◆ **About this task**
Whenever a line below includes the word "linejoin", copy that line.

◆ **Records supplied**
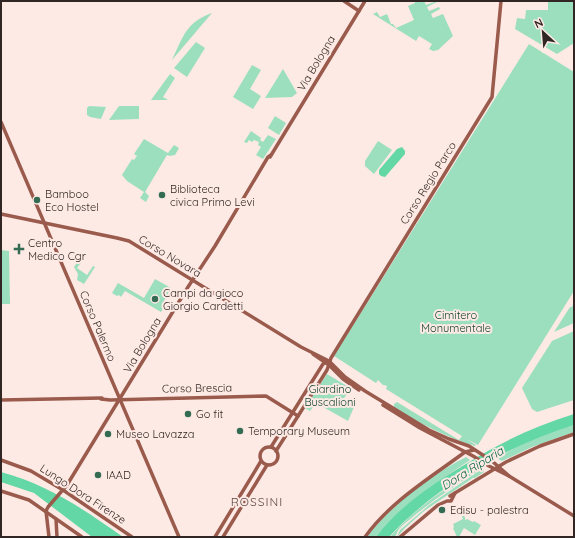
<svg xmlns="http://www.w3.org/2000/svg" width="575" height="538" font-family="Quicksand,sans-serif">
	<rect width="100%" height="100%" fill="#fdeae5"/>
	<!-- green -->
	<g fill="#9cdfbf">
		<polygon points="415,1 424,1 426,5 437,1 437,2 427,7 429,11 439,7 440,9 431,14 433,18 443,14 453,36 438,50 433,51 429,49 432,44 419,36 416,41 373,14 377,12 380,17 387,14 391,24 393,24 396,28 414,20 408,6 415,3"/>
		<polygon points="548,1 574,1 574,43 557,54 515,29 517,18 525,19 526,10 548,10"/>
		<path d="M212 13 172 60C183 37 186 22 212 13Z"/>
		<polygon points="196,42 205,48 187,77 174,68"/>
		<path d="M529 44 574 72V291L478 445 467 439 476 445 475 446C446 437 420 424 394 407V404L397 402 459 440 462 436 386 389 387 386 384 385H383L378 380 376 383 334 356Z"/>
		<polygon points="252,65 261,70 250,89 261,96 253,109 233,97"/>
		<polygon points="283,69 297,93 292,97 265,98"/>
		<polygon points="170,74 175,78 163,97 168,100 151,100"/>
		<polygon points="89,106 106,107 101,119 90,117 87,115 87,108"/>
		<polygon points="119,106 139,106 139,119 109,120"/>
		<polygon points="275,116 286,123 279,135 268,128"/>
		<polygon points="251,131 261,138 260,140 263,142 268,135 276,139 263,159 256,155 261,147 258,145 259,142 254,140 252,142 249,140 247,143 244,142"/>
		<polygon points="144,139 168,153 174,145 179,148 175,155 170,156 167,155 145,192 149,196 146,202 140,198 144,192 127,181 122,175 132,159 134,160 137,156 134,154"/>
		<polygon points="378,141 392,150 374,174 365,166 365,161"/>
		<polygon points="1,250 9,251 10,304 1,304"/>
		<polygon points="80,258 83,260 77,268 87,275 93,266 95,267 84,284 77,280 78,274 74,267"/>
		<polygon points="155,279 171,288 164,301 167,302 161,312 125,291 121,297 119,295 117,296 112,293 118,283 144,298"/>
		<polygon points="573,305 574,323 554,332 570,307 572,307"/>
		<polygon points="574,331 574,400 537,412 532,409 522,388 552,341"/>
		<polygon points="327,374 347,386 345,389 348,392 343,400 354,407 348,421 316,403 310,411 305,408"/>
		<path d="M574 425V432L532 447 502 461 496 458C521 444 546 433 574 425Z"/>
		<path d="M466 457 470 460 426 490 380 532 376 537H367C391 506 430 475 466 457Z"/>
		<path d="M481 467 482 468 481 469C456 485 431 501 409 520 406 523 402 525 400 528 395 533 399 537 390 537 415 508 448 486 481 467Z"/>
		<polygon points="483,468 484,472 475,478 473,478 424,511 405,528 397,537 400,530 429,505"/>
		<polygon points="461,514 465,517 465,520 467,519 473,522 474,521 481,525 475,535 464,528 459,537 457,537 453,528 454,527 453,524 463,519"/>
	</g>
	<!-- water -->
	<g fill="#63d7a6">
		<polygon points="402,147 405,151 405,154 385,177 381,176 379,174 379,170 397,149"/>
		<path d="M574 414V425C507 446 437 485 389 537H376C395 512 421 492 448 475 488 449 528 428 574 414Z"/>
		<path d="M1 472C49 485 83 509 123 537H92L34 493 1 482Z"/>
	</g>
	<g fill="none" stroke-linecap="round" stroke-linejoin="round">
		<!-- secondary -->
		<g stroke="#9a5b4d" stroke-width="3.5">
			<polyline points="344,1 359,11"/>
			<polyline points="1,122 179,537"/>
			<polyline points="270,157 365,1"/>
			<polyline points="1,214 117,238 129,241 301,347 329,361 345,377 365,391 429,430 449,439 469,446 492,461 509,476"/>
			<polyline points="313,354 329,365 343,379 359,390"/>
			<polyline points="101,399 110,400 266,396 298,416"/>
			<polyline points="1,400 102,398"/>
			<polyline points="383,405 420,428 473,456 489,466 509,476 574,516"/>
			<circle cx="269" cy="456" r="9"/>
			<polyline points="271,447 323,364 326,362"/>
			<polyline points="276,451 327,370 331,358 492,97 501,1"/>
			<polyline points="1,460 31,471 63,490 132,537"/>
			<polyline points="1,491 29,500 82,537"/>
			<polyline points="450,496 506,462 540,446 574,434"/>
			<polyline points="46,511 48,507 67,485 188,287 215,246 268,157 271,155"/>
			<polyline points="46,511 49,537"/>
			<polyline points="56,519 57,537"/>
			<polyline points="215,537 261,461"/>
			<polyline points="223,537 267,465"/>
			<path d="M365 537C391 501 430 478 465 452L474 450"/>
			<polyline points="400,537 438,505 447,501 451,501 455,493"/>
		</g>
	</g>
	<!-- markers -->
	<g fill="#336b53" stroke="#fdeae5" stroke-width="1.5">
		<circle cx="162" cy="195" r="4"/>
		<circle cx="37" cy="200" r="4"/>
		<path d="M17 243h4v4h4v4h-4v4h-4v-4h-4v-4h4z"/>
		<circle cx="155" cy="299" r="4"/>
		<circle cx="188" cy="414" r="4"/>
		<circle cx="240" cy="431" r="4"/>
		<circle cx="108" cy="434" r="4"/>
		<circle cx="98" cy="475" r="4"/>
		<circle cx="442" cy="510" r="4"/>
	</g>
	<g text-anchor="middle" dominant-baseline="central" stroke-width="4" stroke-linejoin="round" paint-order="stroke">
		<!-- street labels -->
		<g font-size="11" fill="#312623" stroke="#fdeae5">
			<text transform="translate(316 63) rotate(-59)">Via Bologna</text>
			<text transform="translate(428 183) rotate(-58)">Corso Regio Parco</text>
			<text transform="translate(170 256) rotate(31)">Corso Novara</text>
			<text transform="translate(98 326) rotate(67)">Corso Palermo</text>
			<text transform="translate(142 345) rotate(-59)">Via Bologna</text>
			<text transform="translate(197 388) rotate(-1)">Corso Brescia</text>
			<text transform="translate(83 494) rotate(33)">Lungo Dora Firenze</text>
		</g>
		<!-- poi labels -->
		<g font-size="11" fill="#312623" stroke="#fdeae5" text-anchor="start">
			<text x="170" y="189">Biblioteca<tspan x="170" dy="13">civica Primo Levi</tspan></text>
			<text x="45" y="194">Bamboo<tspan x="45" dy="13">Eco Hostel</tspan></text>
			<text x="28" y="243">Centro<tspan x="28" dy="13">Medico Cgr</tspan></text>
			<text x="163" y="293">Campi da gioco<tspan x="163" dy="13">Giorgio Cardetti</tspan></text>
			<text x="196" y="414">Go fit</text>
			<text x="248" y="431">Temporary Museum</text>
			<text x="116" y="434">Museo Lavazza</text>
			<text x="106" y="475">IAAD</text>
			<text x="450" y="510">Edisu - palestra</text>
		</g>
		<!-- park labels -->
		<g font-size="11" fill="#0b3e2b" stroke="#fdeae5">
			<text x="456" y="315">Cimitero<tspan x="456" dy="13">Monumentale</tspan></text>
			<text x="330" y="389">Giardino<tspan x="330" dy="13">Buscalioni</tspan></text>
		</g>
		<!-- water labels -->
		<g font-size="12" font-style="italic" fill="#096647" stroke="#fdeae5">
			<text transform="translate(472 468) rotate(-32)">Dora Riparia</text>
		</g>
		<!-- neighbourhood labels -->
		<g font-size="12" letter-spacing="1" fill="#5f463f" stroke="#fdeae5">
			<text x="257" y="501">ROSSINI</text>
		</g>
	</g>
	<!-- border -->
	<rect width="575" height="538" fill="none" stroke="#312623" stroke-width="4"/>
	<!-- north arrow -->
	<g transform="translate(543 32) rotate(334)" stroke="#fdeae5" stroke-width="3" paint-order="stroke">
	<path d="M0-3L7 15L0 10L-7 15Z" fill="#312623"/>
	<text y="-6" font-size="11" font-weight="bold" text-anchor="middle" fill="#312623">N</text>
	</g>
</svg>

◆ **Exercise output**
	<g fill="none" stroke-linecap="round" stroke-linejoin="round">
	<g text-anchor="middle" dominant-baseline="central" stroke-width="4" stroke-linejoin="round" paint-order="stroke">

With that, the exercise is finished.